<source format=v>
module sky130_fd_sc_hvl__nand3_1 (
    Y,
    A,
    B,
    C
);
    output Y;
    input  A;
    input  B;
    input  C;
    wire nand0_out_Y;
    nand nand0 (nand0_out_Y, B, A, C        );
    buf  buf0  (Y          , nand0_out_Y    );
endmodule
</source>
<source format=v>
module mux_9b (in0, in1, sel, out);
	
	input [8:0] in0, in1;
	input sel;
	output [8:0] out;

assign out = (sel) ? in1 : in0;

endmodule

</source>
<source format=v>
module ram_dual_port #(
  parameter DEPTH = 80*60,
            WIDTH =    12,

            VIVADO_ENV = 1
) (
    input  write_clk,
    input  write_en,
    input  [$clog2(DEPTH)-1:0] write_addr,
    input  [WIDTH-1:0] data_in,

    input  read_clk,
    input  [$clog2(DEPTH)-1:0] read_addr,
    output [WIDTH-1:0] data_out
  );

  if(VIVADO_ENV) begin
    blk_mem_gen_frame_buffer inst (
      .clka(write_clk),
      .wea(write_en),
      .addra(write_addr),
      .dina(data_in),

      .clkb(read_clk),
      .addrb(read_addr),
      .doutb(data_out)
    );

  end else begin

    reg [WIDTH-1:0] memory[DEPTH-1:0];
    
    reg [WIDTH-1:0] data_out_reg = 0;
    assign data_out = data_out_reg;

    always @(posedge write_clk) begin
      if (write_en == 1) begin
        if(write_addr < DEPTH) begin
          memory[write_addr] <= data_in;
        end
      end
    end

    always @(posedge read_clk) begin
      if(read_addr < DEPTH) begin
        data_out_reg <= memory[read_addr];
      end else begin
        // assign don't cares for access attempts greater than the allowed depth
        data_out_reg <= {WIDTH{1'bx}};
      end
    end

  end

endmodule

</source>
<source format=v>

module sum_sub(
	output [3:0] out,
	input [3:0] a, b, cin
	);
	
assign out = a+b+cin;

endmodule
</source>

■ ■ ■

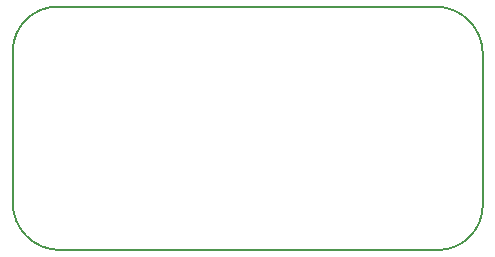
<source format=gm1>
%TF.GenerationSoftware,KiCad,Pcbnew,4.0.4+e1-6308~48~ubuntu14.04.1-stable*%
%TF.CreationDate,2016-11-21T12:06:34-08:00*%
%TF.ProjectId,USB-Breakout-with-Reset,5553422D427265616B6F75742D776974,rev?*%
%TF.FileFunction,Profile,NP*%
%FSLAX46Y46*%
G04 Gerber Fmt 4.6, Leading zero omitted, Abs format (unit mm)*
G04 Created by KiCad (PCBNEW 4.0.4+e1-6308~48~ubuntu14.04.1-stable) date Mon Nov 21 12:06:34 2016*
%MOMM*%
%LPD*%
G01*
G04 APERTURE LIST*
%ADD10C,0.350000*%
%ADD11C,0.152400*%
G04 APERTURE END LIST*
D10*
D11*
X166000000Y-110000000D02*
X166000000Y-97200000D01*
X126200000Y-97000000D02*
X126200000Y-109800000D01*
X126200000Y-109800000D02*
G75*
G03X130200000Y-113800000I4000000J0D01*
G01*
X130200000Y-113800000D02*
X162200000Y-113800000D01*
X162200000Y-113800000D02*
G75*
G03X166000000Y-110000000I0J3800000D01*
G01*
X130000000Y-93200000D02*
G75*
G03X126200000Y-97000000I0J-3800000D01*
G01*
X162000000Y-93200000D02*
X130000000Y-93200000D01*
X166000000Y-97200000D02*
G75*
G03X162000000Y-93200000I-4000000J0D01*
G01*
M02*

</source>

■ ■ ■

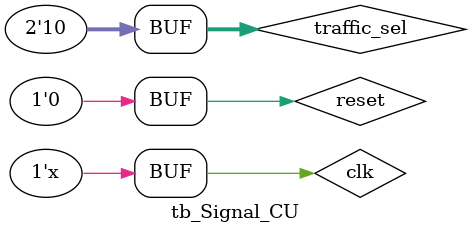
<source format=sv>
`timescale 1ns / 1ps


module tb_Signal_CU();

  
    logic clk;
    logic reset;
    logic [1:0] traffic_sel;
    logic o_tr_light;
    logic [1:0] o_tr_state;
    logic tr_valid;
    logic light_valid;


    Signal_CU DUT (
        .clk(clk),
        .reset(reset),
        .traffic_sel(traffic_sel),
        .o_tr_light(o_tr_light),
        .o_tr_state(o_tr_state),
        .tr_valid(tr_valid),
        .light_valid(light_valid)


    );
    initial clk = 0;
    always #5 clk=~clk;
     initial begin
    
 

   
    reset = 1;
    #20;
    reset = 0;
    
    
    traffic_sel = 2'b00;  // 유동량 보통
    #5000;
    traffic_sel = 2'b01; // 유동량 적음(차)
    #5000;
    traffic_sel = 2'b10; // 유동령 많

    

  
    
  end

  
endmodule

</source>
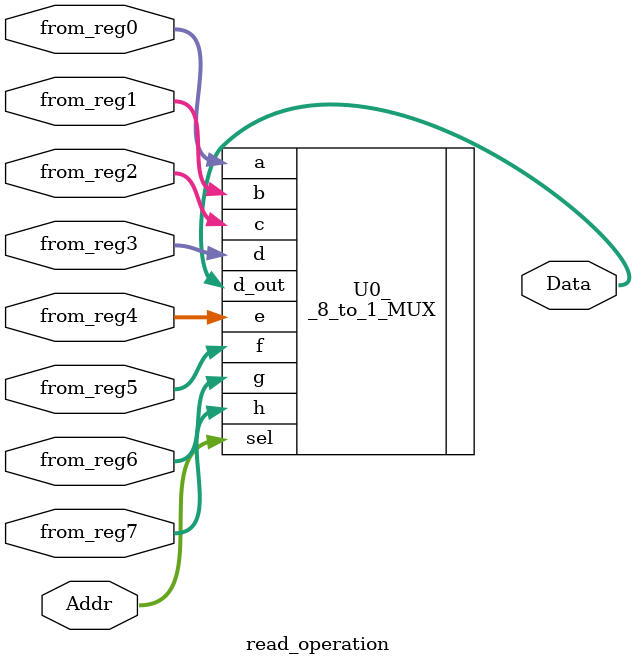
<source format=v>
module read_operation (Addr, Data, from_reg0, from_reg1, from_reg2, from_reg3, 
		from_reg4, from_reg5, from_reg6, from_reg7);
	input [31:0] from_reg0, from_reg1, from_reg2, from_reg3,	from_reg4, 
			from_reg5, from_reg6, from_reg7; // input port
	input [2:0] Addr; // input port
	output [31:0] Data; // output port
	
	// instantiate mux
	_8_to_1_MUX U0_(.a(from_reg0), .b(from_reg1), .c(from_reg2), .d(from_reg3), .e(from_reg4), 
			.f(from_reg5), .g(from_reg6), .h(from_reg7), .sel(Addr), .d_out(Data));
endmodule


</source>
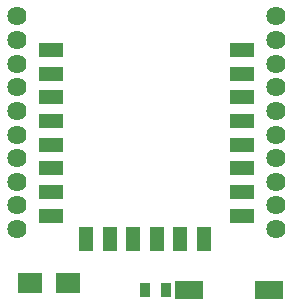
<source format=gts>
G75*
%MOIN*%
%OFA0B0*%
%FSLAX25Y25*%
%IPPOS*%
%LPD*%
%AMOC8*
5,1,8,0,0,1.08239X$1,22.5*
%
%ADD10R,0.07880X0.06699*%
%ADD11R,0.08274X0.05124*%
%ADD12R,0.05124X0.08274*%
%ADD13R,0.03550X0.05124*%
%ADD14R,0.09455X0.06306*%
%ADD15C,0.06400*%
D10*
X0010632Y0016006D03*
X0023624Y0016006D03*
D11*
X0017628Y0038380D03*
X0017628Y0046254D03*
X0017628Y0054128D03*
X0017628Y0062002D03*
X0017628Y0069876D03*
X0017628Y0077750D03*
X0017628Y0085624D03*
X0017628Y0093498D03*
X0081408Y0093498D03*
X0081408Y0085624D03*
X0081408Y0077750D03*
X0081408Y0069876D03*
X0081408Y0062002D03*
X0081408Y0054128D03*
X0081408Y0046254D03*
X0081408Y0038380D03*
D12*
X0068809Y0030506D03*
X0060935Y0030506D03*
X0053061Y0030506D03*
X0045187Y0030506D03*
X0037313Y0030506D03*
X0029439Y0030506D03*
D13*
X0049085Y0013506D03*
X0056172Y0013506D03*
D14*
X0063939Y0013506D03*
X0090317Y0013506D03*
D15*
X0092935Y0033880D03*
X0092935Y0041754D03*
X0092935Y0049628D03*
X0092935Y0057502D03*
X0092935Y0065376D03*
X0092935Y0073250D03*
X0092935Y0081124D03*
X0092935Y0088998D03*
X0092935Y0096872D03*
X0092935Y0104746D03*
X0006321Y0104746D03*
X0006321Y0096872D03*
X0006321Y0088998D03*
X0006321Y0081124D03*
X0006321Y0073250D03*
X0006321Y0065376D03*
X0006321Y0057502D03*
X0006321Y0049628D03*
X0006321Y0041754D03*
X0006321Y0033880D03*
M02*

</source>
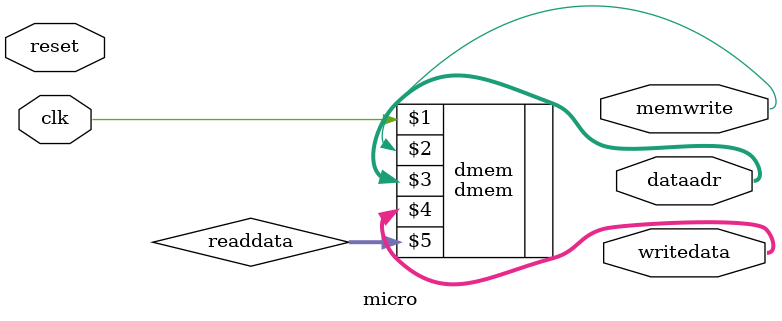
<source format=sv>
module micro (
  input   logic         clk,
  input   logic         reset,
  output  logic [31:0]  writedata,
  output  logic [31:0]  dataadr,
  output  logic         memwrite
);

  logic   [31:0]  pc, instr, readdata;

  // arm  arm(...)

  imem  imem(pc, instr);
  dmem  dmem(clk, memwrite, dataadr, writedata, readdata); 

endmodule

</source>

■ ■ ■

Give again, word for word, every line of the listing above from the one with "<source format=gts>" to the one with "X0006321Y0088998D03*", both inclusive, and nothing beyond them.

- YOUR RESPONSE:
<source format=gts>
G75*
%MOIN*%
%OFA0B0*%
%FSLAX25Y25*%
%IPPOS*%
%LPD*%
%AMOC8*
5,1,8,0,0,1.08239X$1,22.5*
%
%ADD10R,0.07880X0.06699*%
%ADD11R,0.08274X0.05124*%
%ADD12R,0.05124X0.08274*%
%ADD13R,0.03550X0.05124*%
%ADD14R,0.09455X0.06306*%
%ADD15C,0.06400*%
D10*
X0010632Y0016006D03*
X0023624Y0016006D03*
D11*
X0017628Y0038380D03*
X0017628Y0046254D03*
X0017628Y0054128D03*
X0017628Y0062002D03*
X0017628Y0069876D03*
X0017628Y0077750D03*
X0017628Y0085624D03*
X0017628Y0093498D03*
X0081408Y0093498D03*
X0081408Y0085624D03*
X0081408Y0077750D03*
X0081408Y0069876D03*
X0081408Y0062002D03*
X0081408Y0054128D03*
X0081408Y0046254D03*
X0081408Y0038380D03*
D12*
X0068809Y0030506D03*
X0060935Y0030506D03*
X0053061Y0030506D03*
X0045187Y0030506D03*
X0037313Y0030506D03*
X0029439Y0030506D03*
D13*
X0049085Y0013506D03*
X0056172Y0013506D03*
D14*
X0063939Y0013506D03*
X0090317Y0013506D03*
D15*
X0092935Y0033880D03*
X0092935Y0041754D03*
X0092935Y0049628D03*
X0092935Y0057502D03*
X0092935Y0065376D03*
X0092935Y0073250D03*
X0092935Y0081124D03*
X0092935Y0088998D03*
X0092935Y0096872D03*
X0092935Y0104746D03*
X0006321Y0104746D03*
X0006321Y0096872D03*
X0006321Y0088998D03*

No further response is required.